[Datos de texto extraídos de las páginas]
────────
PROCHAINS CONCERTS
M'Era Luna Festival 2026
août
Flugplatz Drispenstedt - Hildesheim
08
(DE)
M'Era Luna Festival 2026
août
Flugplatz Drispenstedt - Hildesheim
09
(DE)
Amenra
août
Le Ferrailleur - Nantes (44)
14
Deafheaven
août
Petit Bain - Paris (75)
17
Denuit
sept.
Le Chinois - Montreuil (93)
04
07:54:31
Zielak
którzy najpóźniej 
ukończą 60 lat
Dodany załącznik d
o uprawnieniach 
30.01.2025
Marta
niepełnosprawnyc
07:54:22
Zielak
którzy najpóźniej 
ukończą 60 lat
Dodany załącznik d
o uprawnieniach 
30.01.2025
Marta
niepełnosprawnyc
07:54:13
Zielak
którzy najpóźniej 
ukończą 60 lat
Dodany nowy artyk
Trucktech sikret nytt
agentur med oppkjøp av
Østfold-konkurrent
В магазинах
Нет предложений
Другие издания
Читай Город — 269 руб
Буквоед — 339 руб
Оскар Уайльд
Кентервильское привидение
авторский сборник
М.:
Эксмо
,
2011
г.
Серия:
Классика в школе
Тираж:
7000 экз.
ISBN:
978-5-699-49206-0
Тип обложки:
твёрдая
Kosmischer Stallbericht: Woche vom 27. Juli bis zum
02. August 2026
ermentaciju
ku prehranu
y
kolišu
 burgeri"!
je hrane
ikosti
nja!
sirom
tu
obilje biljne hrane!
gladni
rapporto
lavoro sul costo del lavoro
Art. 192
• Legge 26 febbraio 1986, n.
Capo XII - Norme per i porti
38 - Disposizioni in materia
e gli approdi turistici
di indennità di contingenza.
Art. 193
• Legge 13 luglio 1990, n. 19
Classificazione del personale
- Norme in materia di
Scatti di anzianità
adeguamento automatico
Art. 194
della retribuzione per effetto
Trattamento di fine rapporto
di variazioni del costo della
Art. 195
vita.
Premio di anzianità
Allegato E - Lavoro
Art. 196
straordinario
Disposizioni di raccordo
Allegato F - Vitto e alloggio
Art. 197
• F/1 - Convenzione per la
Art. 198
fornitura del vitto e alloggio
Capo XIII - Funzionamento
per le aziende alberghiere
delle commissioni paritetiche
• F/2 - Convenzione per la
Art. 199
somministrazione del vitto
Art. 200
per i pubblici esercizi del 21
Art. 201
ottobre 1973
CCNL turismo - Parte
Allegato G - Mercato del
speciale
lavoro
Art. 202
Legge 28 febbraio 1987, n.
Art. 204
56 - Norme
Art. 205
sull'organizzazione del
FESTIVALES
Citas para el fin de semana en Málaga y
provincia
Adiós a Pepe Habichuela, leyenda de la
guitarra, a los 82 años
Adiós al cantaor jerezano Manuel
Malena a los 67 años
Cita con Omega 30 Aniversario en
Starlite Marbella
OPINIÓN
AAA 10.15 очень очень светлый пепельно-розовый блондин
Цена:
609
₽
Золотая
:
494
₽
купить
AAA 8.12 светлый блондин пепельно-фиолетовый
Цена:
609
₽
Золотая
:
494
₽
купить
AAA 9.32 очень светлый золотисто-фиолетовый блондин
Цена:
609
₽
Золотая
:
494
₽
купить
────────
CONSIGNA => Indica cuántas líneas de los registros contienen la palabra "costo", teniendo en cuenta las mayúsculas y minúsculas. Responde únicamente con el número.

RESPUESTA DEL EJERCICIO => 2